In
January 1965, a quiz show, TUG-O-WAR, was shoe-horned into
Studio A-1. John
Conrad, better known for the show ELMER THE ELEPHANT,
served as MC. Kenny Hermann, the stagehand who worked the
elephant's trunk, was part of the crew. The two cameras were
in quarters so tight they could not move.
A-1 shared cameras
and the control room with Studio A. It was used for small setups and voice-over
work when the staging crews were setting and lighting programs in A.
Studio A-1 became
STUDIO Q in 1974. In another attempt to snatch videotape commercial business,
Paul Ballentine came in from a production house to set up Cue Productions. A hard
cyclorama, found in most commercial houses, was constructed to serve as a background.

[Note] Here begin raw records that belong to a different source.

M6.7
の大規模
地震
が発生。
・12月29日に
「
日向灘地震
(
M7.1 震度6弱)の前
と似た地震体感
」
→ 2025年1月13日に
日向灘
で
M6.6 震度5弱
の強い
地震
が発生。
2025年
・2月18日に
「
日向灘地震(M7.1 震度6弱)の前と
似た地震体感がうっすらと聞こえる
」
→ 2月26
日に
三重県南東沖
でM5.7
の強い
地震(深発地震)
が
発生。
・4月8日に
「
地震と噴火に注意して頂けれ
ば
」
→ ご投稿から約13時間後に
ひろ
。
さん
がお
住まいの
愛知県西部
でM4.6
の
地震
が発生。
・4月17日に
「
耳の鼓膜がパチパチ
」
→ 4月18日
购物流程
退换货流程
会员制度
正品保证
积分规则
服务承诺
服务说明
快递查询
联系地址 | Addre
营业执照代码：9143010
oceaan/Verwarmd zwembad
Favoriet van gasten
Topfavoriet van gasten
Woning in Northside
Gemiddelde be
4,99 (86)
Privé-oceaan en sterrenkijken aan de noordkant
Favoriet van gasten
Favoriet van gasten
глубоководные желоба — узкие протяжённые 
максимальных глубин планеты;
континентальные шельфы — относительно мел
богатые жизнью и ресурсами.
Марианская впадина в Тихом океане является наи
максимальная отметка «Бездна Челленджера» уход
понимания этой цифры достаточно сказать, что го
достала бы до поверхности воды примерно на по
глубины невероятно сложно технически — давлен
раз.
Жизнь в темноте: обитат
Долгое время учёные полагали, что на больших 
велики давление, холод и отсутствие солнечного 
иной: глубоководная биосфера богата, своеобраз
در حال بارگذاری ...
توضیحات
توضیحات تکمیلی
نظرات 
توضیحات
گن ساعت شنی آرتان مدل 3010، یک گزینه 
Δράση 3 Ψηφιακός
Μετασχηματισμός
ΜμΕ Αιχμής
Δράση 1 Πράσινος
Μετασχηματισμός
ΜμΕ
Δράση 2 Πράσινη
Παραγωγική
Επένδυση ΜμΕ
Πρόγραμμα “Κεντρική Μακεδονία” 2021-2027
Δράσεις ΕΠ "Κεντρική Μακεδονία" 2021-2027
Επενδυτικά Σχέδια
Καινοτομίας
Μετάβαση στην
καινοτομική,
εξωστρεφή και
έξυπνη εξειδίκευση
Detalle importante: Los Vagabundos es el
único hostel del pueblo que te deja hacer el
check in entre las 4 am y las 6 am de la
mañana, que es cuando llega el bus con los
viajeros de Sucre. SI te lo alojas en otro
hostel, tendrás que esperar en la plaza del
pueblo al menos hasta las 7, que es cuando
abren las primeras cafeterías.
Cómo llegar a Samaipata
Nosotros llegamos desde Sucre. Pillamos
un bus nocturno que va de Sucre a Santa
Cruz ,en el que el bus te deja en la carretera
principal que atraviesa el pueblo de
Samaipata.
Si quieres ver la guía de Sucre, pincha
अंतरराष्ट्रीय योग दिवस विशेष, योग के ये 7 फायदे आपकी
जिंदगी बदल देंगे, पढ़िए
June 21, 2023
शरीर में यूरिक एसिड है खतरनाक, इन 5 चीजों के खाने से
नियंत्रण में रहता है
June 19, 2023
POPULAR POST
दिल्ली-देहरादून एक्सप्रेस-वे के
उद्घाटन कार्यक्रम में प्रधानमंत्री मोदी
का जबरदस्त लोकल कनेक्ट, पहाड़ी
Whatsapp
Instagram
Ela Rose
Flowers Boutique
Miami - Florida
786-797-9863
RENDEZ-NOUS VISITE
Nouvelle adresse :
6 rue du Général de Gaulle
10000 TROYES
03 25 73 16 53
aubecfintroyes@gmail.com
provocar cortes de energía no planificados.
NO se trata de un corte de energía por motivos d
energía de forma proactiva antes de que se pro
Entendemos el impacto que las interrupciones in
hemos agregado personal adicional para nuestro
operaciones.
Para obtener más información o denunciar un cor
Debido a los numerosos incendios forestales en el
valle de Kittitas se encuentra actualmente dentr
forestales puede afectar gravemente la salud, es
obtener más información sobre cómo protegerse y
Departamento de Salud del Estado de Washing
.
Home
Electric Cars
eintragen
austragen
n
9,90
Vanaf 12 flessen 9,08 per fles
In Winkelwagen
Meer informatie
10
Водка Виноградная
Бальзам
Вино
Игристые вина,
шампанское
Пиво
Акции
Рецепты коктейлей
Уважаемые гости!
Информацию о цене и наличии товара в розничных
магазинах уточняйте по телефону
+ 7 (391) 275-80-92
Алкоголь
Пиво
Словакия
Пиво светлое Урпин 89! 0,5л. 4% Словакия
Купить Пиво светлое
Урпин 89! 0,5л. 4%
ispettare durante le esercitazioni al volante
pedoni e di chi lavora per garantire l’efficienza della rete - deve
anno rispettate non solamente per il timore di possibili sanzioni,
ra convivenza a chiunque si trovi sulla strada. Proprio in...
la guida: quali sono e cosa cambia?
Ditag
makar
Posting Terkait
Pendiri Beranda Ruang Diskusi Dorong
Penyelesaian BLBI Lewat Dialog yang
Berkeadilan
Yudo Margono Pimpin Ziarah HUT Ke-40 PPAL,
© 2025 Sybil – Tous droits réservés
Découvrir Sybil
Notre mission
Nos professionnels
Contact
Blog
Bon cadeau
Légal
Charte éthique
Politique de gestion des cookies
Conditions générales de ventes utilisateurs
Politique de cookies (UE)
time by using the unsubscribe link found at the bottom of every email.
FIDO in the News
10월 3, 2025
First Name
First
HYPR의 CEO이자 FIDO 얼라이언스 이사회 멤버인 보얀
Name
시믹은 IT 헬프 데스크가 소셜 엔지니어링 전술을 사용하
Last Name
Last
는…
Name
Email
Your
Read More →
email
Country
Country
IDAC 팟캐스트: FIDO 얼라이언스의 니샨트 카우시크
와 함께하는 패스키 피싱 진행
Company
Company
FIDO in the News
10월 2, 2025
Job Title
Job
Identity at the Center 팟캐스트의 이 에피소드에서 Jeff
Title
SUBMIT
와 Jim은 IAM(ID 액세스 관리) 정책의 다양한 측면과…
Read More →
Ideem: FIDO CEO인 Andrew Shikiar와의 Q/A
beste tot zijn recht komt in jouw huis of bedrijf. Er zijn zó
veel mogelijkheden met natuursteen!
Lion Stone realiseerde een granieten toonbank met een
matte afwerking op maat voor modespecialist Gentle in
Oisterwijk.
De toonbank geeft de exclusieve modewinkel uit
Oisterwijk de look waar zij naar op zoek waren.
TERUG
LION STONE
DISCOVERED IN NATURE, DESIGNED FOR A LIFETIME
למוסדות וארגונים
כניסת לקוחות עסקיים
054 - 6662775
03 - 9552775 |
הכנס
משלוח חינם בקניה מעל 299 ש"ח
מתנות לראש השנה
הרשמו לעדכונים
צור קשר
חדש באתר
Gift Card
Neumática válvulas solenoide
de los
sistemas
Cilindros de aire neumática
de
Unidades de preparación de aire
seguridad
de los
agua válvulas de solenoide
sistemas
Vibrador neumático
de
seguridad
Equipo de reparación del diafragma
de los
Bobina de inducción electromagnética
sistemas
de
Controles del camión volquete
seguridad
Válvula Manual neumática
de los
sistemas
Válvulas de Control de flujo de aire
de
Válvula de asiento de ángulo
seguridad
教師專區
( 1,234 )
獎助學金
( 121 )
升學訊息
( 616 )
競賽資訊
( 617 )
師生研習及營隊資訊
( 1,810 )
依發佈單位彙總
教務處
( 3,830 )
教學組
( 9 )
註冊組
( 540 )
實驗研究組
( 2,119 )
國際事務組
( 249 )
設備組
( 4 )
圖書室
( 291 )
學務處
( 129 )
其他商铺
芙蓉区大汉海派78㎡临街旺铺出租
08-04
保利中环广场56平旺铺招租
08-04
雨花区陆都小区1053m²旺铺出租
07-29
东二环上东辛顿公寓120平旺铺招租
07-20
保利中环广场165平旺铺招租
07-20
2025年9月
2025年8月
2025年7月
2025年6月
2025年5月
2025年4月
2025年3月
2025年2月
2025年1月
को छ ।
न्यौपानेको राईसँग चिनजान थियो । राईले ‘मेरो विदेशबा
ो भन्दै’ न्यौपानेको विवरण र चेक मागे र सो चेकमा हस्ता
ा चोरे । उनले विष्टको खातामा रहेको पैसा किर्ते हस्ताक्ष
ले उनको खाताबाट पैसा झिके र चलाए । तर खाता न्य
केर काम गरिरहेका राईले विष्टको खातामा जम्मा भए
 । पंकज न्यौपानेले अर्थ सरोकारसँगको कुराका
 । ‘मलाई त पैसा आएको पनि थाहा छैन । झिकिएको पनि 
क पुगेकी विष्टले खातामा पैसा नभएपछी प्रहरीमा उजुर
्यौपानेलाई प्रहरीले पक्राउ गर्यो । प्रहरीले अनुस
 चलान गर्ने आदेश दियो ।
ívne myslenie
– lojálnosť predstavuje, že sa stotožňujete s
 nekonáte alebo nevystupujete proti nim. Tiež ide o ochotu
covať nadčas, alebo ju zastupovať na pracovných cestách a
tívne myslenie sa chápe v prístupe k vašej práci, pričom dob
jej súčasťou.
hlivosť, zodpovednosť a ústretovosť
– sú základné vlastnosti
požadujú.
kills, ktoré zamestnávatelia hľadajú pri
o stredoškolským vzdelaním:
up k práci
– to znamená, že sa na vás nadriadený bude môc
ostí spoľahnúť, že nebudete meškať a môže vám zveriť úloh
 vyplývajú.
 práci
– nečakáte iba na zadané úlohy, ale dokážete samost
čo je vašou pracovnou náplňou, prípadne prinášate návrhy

The advantage of a cyc is that it can be "painted" with lights and serves as a
great generic background. Single camera film style production was now de rigueur
with adverting agencies. The studio was designed as a stand alone facility with
the camera cabled to a dedicated videotape recorder, set in the entrance way between
Q and A.
Ballentine had
great expectations. He wanted to land national commercials, with $100,000 budgets
that built Chevrolets on the tops of mountains. I tried to convince Paul that
we would do better to produce ten $10,000 commercials. We never built a mountain
top Chevrolet. Our regular clients, such as Goldblatts, left us, as they were
not properly serviced. By July 1976, Cue Productions was a thing of the past,
and commercial production was never again seriously attempted at WMAQ-TV.